Transversus abdominis plane (TAP) block is one of the novel approaches and an effective method for providing postoperative analgesia in patients undergoing lower abdominal surgeries. To evaluate the efficacy and routine usage of TAP block for postoperative analgesia in different lower abdominal surgeries. It is a randomized, double-blind trial. Sixty patients undergoing lower abdominal surgeries in sub-arachnoid block with bupivicaine 0.5% were randomized to undergo TAP block (n = 30) using ropivacaine 0.375% as the study group.

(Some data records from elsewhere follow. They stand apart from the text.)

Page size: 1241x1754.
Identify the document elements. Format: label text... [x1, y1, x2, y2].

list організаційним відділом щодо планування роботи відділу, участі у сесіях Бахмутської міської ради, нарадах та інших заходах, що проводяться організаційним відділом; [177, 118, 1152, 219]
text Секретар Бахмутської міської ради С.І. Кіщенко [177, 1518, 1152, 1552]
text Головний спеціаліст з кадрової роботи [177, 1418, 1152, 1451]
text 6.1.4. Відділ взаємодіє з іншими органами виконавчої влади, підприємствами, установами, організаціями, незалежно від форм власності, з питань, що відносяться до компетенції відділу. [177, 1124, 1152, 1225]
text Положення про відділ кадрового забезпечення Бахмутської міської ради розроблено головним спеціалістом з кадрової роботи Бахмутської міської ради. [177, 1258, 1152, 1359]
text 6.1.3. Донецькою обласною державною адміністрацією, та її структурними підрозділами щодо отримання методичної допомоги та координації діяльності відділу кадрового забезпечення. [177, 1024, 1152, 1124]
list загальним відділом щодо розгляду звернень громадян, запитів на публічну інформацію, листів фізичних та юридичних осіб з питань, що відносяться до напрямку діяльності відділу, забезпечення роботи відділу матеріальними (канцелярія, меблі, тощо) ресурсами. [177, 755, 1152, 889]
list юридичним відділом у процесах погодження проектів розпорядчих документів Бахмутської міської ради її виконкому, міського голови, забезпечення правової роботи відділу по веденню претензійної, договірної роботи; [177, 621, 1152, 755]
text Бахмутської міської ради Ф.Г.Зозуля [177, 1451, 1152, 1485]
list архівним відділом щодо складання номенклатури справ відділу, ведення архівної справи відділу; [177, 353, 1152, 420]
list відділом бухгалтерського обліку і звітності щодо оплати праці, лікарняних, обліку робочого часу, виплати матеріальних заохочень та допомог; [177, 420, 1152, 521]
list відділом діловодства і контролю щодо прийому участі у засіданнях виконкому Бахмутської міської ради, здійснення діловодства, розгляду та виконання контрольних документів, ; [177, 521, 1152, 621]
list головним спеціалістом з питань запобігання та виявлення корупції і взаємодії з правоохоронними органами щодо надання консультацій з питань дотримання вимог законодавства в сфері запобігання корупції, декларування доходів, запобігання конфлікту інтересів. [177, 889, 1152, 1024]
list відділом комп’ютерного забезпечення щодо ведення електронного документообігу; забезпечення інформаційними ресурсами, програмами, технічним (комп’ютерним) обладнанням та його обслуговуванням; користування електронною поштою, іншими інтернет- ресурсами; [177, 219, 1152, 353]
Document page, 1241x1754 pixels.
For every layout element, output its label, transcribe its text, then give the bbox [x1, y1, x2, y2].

In the control group (n = 30), only the standard analgesic regimen (paracetamol 1 gm IV and tramadol 50 mg IV) was given. Postoperative pain was assessed using Visual Analogue Scale (VAS) at 30 min and 4, 8, 12, 16, 20, and 24 hrs. First analgesic request after TAP block was compared with a subsequent number of analgesics given postoperatively. Rescue analgesia given postoperatively at request after TAP block was paracetamol 1 gm IV and tramadol 50 mg IV. Patients who received TAP block had a significant reduction in postoperative pain scores at 30 min - 0 (0 - 1), 4 hrs - 0 (0 - 4), 8 hrs - 4 (3 - 5), 12 hrs - 1 (0 - 4), 16 hrs - 1 (1 - 2), 20 hrs -1 (0 - 2), 24 hrs -1 (0 - 1) with P-value < 0.05 in the first 24 hrs. TAP block also delayed the first rescue analgesic request (265 ± 24 min Vs. 66 ± 15 min with P-value < 0.005) and reduction in subsequent analgesic requirements in the first 24 hrs (1.04 ± 0.26 Vs. 2.3 ± 0.48 with P-value < 0.05). TAP block holds a considerable part in postoperative analgesia. Highly effective for the first 24 hrs in patients undergoing different lower abdominal surgeries, it delays the first rescue analgesic request, decreases the subsequent analgesic requirement, and augments early mobilization, discharge, and cost-effectiveness.